Exercise instructions
Reproduce exactly the lines below, from the first one through the line containing "Ochrana osobních údajů", and omit any pictures.

Dataset entries:
****

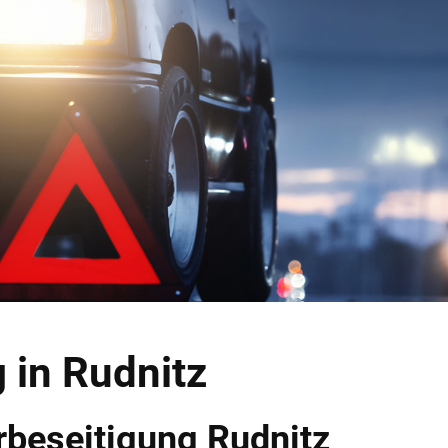
 in Rudnitz
rbeseitigung Rudnitz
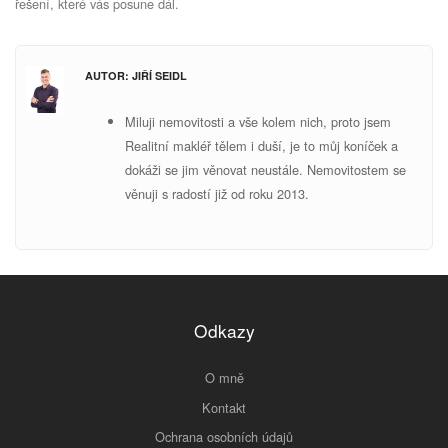
řešení, které vás posune dál.
AUTOR: JIŘÍ SEIDL
Miluji nemovitosti a vše kolem nich, proto jsem
Realitní makléř tělem i duší, je to můj koníček a
dokáži se jim věnovat neustále. Nemovitostem se
v
ěnuji s radostí již od roku 2013.
Odkazy
O mně
Kontakt
Ochrana osobních údajů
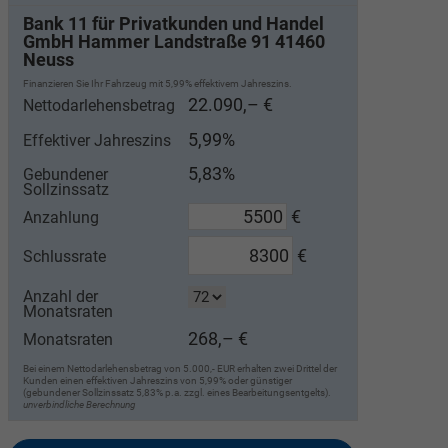
Bank 11 für Privatkunden und Handel
GmbH Hammer Landstraße 91 41460
Neuss
Finanzieren Sie Ihr Fahrzeug mit 5,99% effektivem Jahreszins.
22.090,– €
Nettodarlehensbetrag
5,99%
Effektiver Jahreszins
5,83%
Gebundener
Sollzinssatz
€
Anzahlung
€
Schlussrate
Anzahl der
Monatsraten
268,– €
Monatsraten
Bei einem Nettodarlehensbetrag von 5.000,- EUR erhalten zwei Drittel der
Kunden einen effektiven Jahreszins von 5,99% oder günstiger
(gebundener Sollzinssatz 5,83% p.a. zzgl. eines Bearbeitungsentgelts).
unverbindliche Berechnung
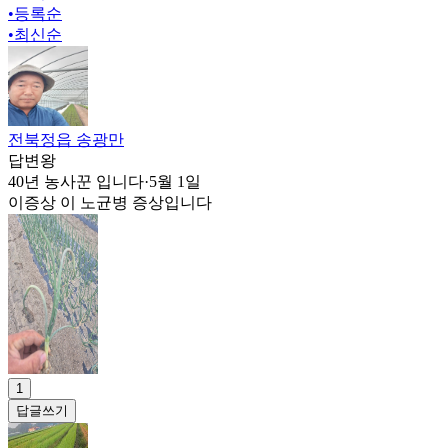
•
등록순
•
최신순
전북정읍 송광만
답변왕
40년 농사꾼 입니다
·
5월 1일
이증상 이 노균병 증상입니다
1
답글쓰기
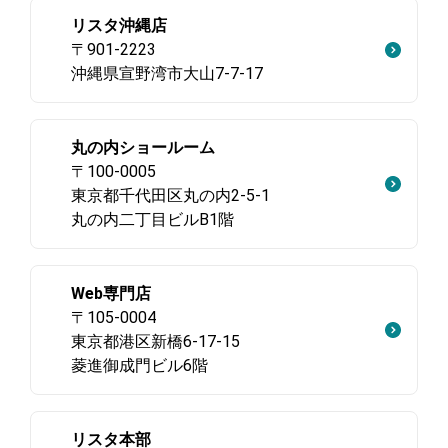
リスタ沖縄店
〒901-2223
沖縄県宣野湾市大山7-7-17
丸の内ショールーム
〒100-0005
東京都千代田区丸の内2-5-1
丸の内二丁目ビルB1階
Web専門店
〒105-0004
東京都港区新橋6-17-15
菱進御成門ビル6階
リスタ本部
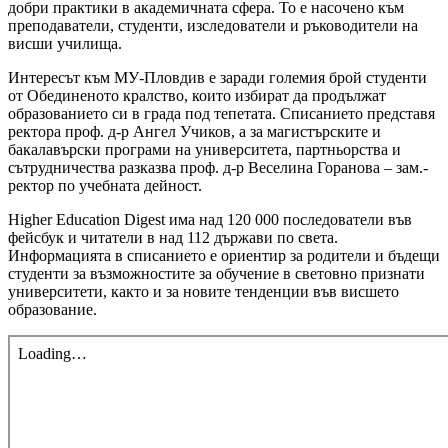
добри практики в академичната сфера. То е насочено към
преподаватели, студенти, изследователи и ръководители на
висши училища.
Интересът към МУ-Пловдив е заради големия брой студенти
от Обединеното кралство, които избират да продължат
образованието си в града под тепетата. Списанието представя
ректора проф. д-р Ангел Учиков, а за магистърските и
бакалавърски програми на университета, партньорства и
сътрудничества разказва проф. д-р Веселина Горанова – зам.-
ректор по учебната дейност.
Higher Education Digest има над 120 000 последователи във
фейсбук и читатели в над 112 държави по света.
Информацията в списанието е ориентир за родители и бъдещи
студенти за възможностите за обучение в световно признати
университети, както и за новите тенденции във висшето
образование.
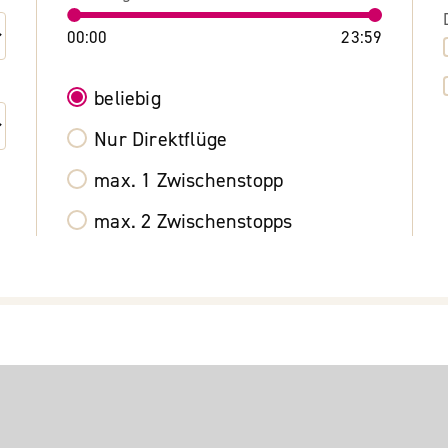
00:00
23:59
beliebig
Nur Direktflüge
max. 1 Zwischenstopp
max. 2 Zwischenstopps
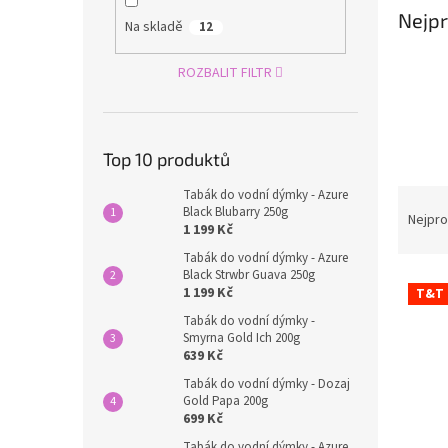
n
Nejpr
e
Na skladě
12
l
ROZBALIT FILTR
Top 10 produktů
Ř
Tabák do vodní dýmky - Azure
Black Blubarry 250g
a
Nejpro
1 199 Kč
z
Tabák do vodní dýmky - Azure
e
Black Strwbr Guava 250g
V
n
1 199 Kč
T&T
ý
í
Tabák do vodní dýmky -
p
p
Smyrna Gold Ich 200g
i
r
639 Kč
s
o
Tabák do vodní dýmky - Dozaj
p
d
Gold Papa 200g
r
u
699 Kč
o
k
Tabák do vodní dýmky - Azure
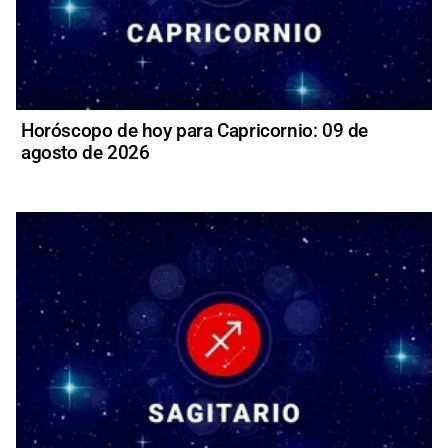
Horóscopo de hoy para Capricornio: 09 de
agosto de 2026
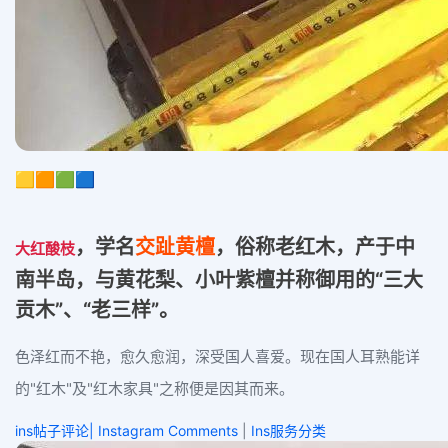
🟨🟧🟩🟦
，学名
交趾黄檀
，俗称老红木，产于中
大红酸枝
南半岛，与黄花梨、小叶紫檀并称御用的“三大
贡木”、“老三样”。
色泽红而不艳，愈久愈润，深受国人喜爱。现在国人耳熟能详
的"红木"及"红木家具"之称便是因其而来
。
ins帖子评论| Instagram Comments
|
Ins服务分类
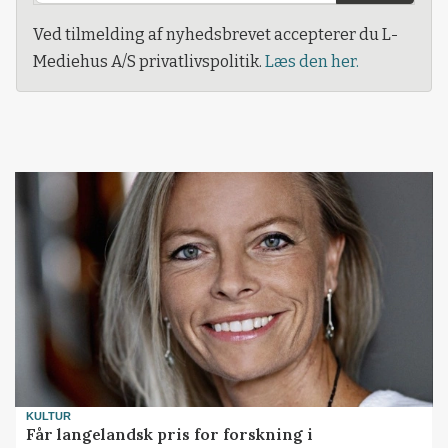
Ved tilmelding af nyhedsbrevet accepterer du L-
Mediehus A/S privatlivspolitik.
Læs den her.
KULTUR
Får langelandsk pris for forskning i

****

Solution to this task
 in Rudnitz
rbeseitigung Rudnitz
řešení, které vás posune dál.
AUTOR: JIŘÍ SEIDL
Miluji nemovitosti a vše kolem nich, proto jsem
Realitní makléř tělem i duší, je to můj koníček a
dokáži se jim věnovat neustále. Nemovitostem se
v
ěnuji s radostí již od roku 2013.
Odkazy
O mně
Kontakt
Ochrana osobních údajů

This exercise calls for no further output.